Métouia c’est aussi une mer, une plage, une route pleine de virage, une ambiance purement familiale, une ambiance purement amicale, rencontre avec la famille, les cousins, les amis…le soir c’est la marrée basse ; dans ton coin, tu t’assoies à l’ombre du crépuscule, un bout de pastèque a la main, tu admires silencieusement le coucher du soleil. Tu finis ta journée avec ton groupe habituel dans la joie et la bonne entente.

Bien que de génération en génération on grandisse et on oublie, b7ar el métouia, ça reste toujours un endroit de lamma et de plaisir pour tout être appartenant à cette terre.

Personnellement je n’ai pas visité le sud depuis quatre ans ou plus, je n’ai pas grandit sous son ombre, mais le rossignol de la métouia a bien su laisser sa musique cicatrisée à jamais dans mon âme. Je garde en mémoire ce petit bout de chemin de mon enfance avec ses purs moments de bonheurs et de malheur. J’aime et j’aimerai toujours la vie à la métouienne -si mon expression est bonne- dont la simplicité m’émerveille.

Ce site dont je remercie les créateurs, m’as permise de faire un clin d’œil à quelques proches, de retrouver en quelques sorte l’ambiance du bled, de ressentir son odeur.

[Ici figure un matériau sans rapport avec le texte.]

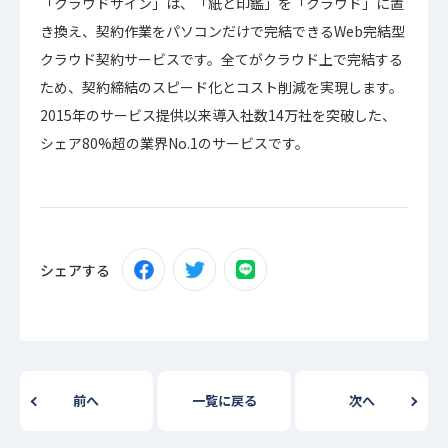
「クラウドサイン」は、「紙と印鑑」を「クラウド」に置
き換え、契約作業をパソコンだけで完結できるWeb完結型
クラウド契約サービスです。全てがクラウド上で完結する
ため、契約締結のスピード化とコスト削減を実現します。
2015年のサービス提供以来導入社数14万社を突破した、
シェア80%超の業界No.1のサービスです。
シェアする
前へ
一覧に戻る
次へ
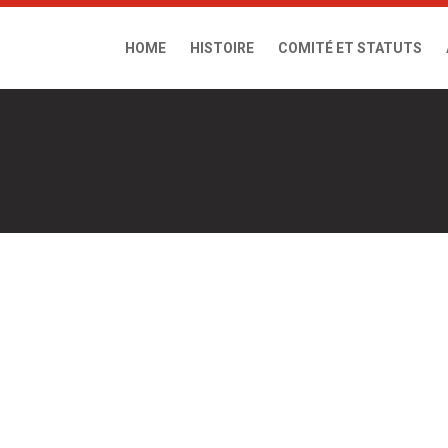
HOME
HISTOIRE
COMITÉ ET STATUTS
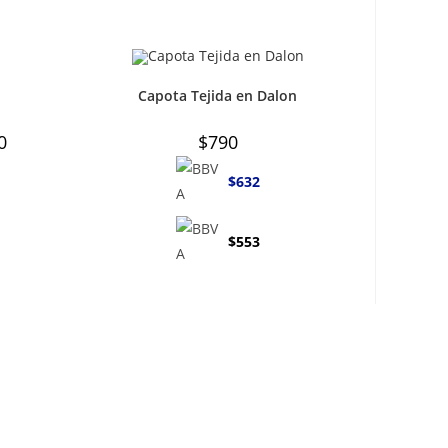
Capota Tejida en Dalon
Rango
0
$
790
de
precios:
desde
$
632
$1.490
hasta
$1.590
$
553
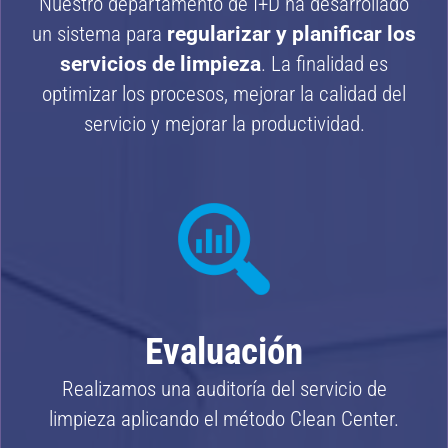
Nuestro departamento de I+D ha desarrollado
un sistema para
regularizar y planificar los
servicios de limpieza
. La finalidad es
optimizar los procesos, mejorar la calidad del
servicio y mejorar la productividad.
Evaluación
Realizamos una auditoría del servicio de
limpieza aplicando el método Clean Center.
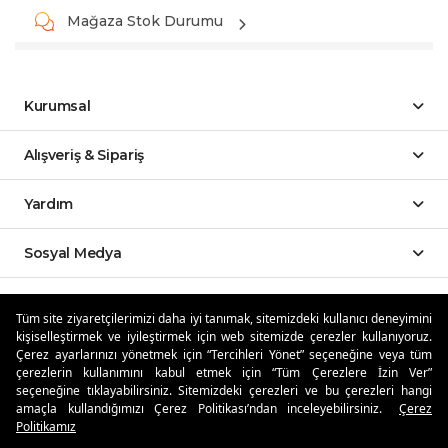
Mağaza Stok Durumu
Kurumsal
Alışveriş & Sipariş
Yardım
Sosyal Medya
Mobil Uygulamalar
Tüm site ziyaretçilerimizi daha iyi tanımak, sitemizdeki kullanıcı deneyimini
kişiselleştirmek ve iyileştirmek için web sitemizde çerezler kullanıyoruz.
Özdilekteyim'de Taksit Avantajları
Çerez ayarlarınızı yönetmek için “Tercihleri Yönet” seçeneğine veya tüm
çerezlerin kullanımını kabul etmek için “Tüm Çerezlere İzin Ver”
seçeneğine tıklayabilirsiniz. Sitemizdeki çerezleri ve bu çerezleri hangi
amaçla kullandığımızı Çerez Politikası’ndan inceleyebilirsiniz.
Çerez
Politikamız
Güvenli Alışveriş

Heureusement pour moi que la seconde métouia est présente ici au centre ville car le passage, rue bab el khadra, rue tronja, marché sidi el bahri, café métouia zman, rue el metouia, librairie laaroussi el matwi…dans ces lieux en plein centre ville, appelés par certain quartier d’el mtawa, tu retrouves les familles Gaabeb, Aribi, Khadher, Romdhane, Ghodbène, Ben Brahim…et encore plein d’autre nom.

Pour terminer je tiens à saluer touts ceux qui me reconnaissent, spécifiquement Aboubaker Khadher, Nadia Khalifa, et Ali Rabah.